Learning to Walk in the Dark is a personal account of Brown Taylor’s journey of falling out of love with what she calls a “solar spirituality” which stigmatizes and banishes that which is deemed lower, lesser than, uncertain or unclear, while striving to “stay in the light of God around the clock.” We see this on a macro level with the authoritarian side of religion doing so much harm in the world by lopping off this darker, softer, more feminine knowing of faith. Brown Taylor invites seekers to reclaim what she calls a “lunar spirituality,” which embraces the not knowing of the darkness (obscura in Latin) as an essential part of being human and cultivating a mature spirituality that can help us truly seek and find our way in the vagaries of the journey of life.

Wherever you are in your journey, whatever has befallen your life path, whatever you believe or don’t believe, Advent is a sacred season. It is an invitation to pause, look inward, and cultivate this lunar spirituality, which accepts the limits, and is leery, of our egoic minds’ quest to ascend to that which is deemed “higher,” and the related need to “know” with the bright light of airtight certainty. Though it is all too often overshadowed by the hustle and bustle and materialism of the Christmas holidays, Advent is a sacred season when seekers are invited to rest, to wait, to grope around in the dark, and to get in touch with the existential seeking of their own heart.
When we live in our minds and when our religiosity becomes laden with so many layers of heavy propositional belief, we easily lose touch with the interior capacity of the heart to seek, find, and know life in and through all of the physical senses, and beyond as well. The magi who followed the star to Bethlehem symbolize the seeking spirit of Advent and show us our own timeless human yearning to gaze up at the heavens and let the natural world lead us to seek and find one’s place in the larger whole of things.

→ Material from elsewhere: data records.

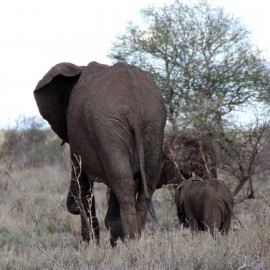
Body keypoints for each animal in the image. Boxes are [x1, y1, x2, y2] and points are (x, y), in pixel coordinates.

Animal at [33, 61, 167, 247]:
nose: (72, 207)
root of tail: (136, 112)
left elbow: (82, 180)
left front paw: (90, 247)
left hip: (111, 129)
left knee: (122, 183)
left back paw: (131, 242)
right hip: (151, 128)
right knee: (143, 182)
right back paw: (135, 241)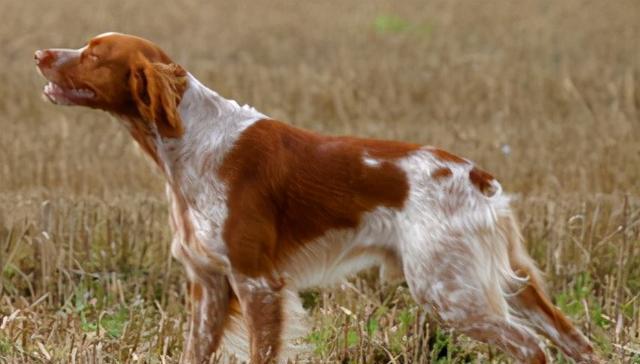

In many places, a “Christmas rose” (or some flower) is part of Advent decor and evokes the longing for new life to bloom within the darkness and weariness of the world. In the retelling of the nativity story of Jesus, Christians are encouraged to see divinity in a tiny little bud of a human, a baby. Likewise, all of the red flowers, evergreen, and twinkle stars that people deck their houses with are a reminder that this same Christ light emanates throughout the natural world and is waiting to be born anew in each of us. The light by which we seek to walk is not one which shines like a giant floodlight from outside of us, but rather is an interior light which awakens and illuminates our path from within. This requires patience, going back again and again to wait, watch and, attend with wonder and awe to this ongoing hidden advent that is ever seeking each of us right where we are, even in the midst of the darkness and messiness of our lives. It is an invitation to participate in this larger cycle of falling into the dark yet fertile Ground of Being, the Womb of Life, to begin again and become who we truly are.
Walking by faith is indeed learning to walk in the darkness and being content with a little trickle of light on the path. May you find space this Advent to rest, to look up to the stars, and to watch for light to dawn anew. May you embrace the darkness as a fallow field in which to relearn your own loveliness.